- [To do] Starting with the line with "thumb cmc: (286, 274)" in the entries below and going on through the line with "index pip: (125, 140)", output every line exactly and nothing more. No pictures.

(Items from a dataset)

###

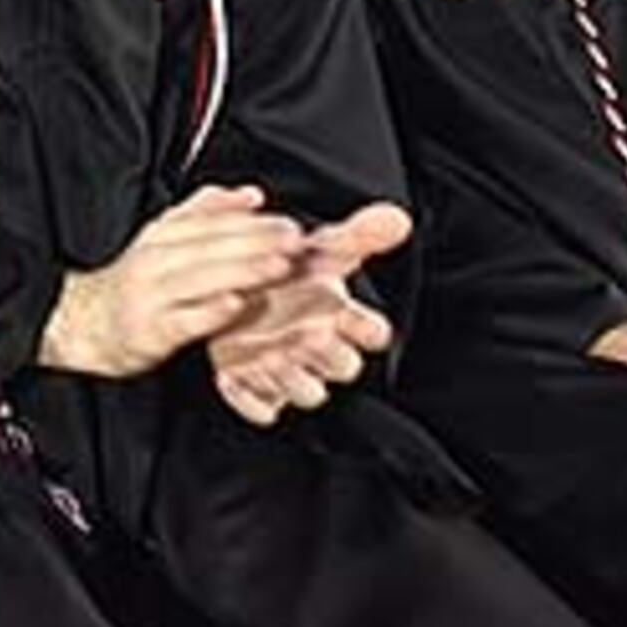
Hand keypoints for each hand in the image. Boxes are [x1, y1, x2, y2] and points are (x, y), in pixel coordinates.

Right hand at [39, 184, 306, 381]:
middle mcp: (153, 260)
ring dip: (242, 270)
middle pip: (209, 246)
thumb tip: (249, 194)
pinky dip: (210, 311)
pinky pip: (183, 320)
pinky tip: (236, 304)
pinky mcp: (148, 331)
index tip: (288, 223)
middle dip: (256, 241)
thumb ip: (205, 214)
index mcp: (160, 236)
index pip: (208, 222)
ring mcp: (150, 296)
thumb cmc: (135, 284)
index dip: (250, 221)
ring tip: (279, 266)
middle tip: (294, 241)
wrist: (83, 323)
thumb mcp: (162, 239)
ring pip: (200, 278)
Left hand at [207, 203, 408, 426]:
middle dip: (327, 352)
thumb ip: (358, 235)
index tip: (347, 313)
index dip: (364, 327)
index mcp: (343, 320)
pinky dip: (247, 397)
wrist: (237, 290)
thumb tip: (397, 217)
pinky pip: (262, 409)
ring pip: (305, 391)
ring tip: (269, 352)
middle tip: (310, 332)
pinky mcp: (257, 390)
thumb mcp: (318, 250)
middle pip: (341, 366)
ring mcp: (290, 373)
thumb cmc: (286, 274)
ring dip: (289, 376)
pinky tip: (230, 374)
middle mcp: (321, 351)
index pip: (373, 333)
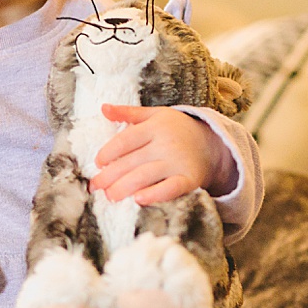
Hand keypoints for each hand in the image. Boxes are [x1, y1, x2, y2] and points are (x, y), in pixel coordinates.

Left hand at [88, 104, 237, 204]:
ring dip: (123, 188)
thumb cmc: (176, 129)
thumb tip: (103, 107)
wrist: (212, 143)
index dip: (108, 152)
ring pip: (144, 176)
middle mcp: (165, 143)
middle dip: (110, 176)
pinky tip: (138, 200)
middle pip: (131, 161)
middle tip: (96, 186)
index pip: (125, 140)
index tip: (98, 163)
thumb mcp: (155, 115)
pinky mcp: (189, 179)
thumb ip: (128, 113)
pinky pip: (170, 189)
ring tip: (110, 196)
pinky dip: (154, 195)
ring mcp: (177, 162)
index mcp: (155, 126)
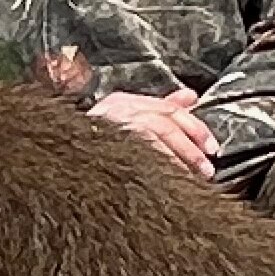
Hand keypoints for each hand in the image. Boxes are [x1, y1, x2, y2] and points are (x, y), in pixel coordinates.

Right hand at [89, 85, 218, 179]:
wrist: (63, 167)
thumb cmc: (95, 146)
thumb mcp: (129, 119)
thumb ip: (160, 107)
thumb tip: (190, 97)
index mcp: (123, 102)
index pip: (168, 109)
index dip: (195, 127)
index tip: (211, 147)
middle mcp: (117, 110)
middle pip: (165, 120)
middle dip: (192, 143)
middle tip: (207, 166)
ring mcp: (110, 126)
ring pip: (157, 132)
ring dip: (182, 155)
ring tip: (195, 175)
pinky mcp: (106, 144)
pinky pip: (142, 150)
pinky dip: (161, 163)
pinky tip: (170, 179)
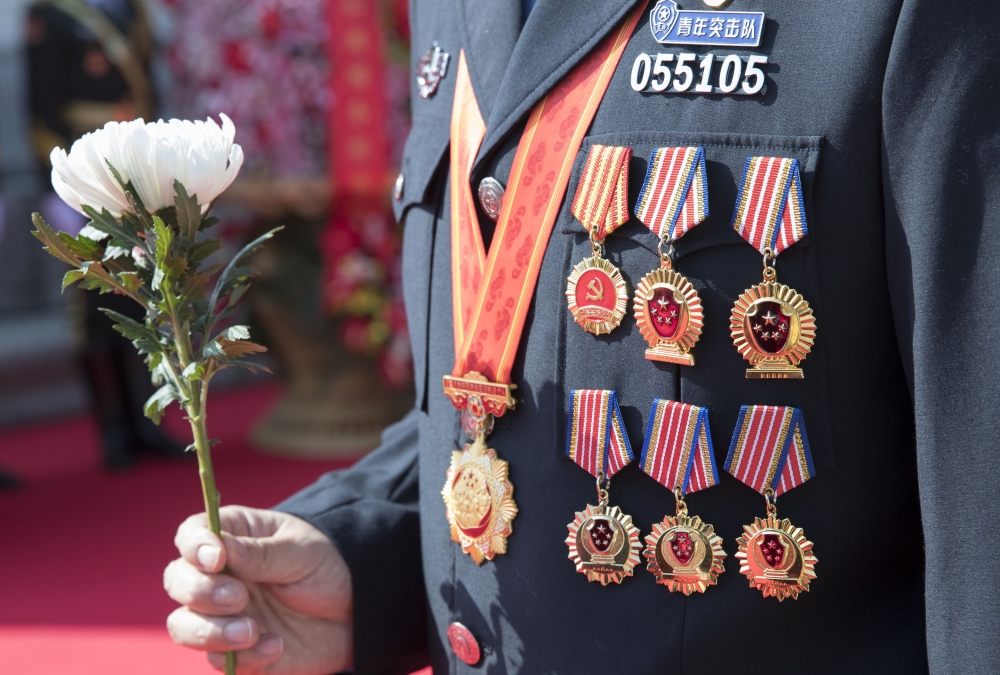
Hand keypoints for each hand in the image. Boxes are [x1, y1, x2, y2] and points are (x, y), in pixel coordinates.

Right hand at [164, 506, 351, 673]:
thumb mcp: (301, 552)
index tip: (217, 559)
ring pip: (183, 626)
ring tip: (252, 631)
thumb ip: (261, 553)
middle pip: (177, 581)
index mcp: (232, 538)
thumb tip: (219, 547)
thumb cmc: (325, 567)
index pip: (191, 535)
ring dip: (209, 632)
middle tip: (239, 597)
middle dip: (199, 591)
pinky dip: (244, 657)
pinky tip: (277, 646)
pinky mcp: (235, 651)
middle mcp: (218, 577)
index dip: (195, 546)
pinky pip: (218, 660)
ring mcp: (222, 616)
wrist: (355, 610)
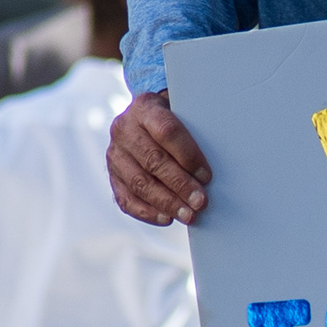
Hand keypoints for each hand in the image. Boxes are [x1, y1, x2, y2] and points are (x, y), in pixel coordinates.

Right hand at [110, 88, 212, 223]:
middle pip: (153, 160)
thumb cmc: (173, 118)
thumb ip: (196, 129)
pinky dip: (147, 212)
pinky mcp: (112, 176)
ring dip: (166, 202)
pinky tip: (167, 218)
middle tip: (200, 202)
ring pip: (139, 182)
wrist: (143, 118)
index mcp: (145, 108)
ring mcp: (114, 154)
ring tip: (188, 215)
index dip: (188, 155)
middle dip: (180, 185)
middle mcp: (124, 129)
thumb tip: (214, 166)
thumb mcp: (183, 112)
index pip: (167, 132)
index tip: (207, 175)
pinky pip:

###

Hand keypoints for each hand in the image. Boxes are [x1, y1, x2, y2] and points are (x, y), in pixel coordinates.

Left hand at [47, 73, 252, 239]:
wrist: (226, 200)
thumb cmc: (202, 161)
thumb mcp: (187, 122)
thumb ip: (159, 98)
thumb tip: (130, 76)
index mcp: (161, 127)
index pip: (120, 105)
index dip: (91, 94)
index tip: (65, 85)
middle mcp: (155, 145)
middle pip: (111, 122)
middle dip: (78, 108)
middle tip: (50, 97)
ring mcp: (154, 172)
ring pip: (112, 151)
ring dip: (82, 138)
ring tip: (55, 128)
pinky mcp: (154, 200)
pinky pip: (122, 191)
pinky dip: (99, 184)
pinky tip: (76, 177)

###

- [Your solution]
thumb cmc: (286, 274)
ring dip: (289, 376)
pinky tip: (230, 374)
middle mcp: (321, 351)
index pip: (373, 333)
Hand keypoints for each hand in the image. Boxes are [x1, y1, x2, y2] and points are (x, y), in pixel coordinates.

Left hand at [88, 104, 237, 204]:
ring dip: (123, 188)
thumb cmc: (176, 129)
thumb tip: (103, 107)
wrist: (212, 143)
index dip: (108, 152)
ring pip: (144, 176)
middle mcp: (165, 143)
middle dip: (110, 176)
pinky tip: (138, 200)
middle pip: (131, 161)
middle tip: (96, 186)
index pip: (125, 140)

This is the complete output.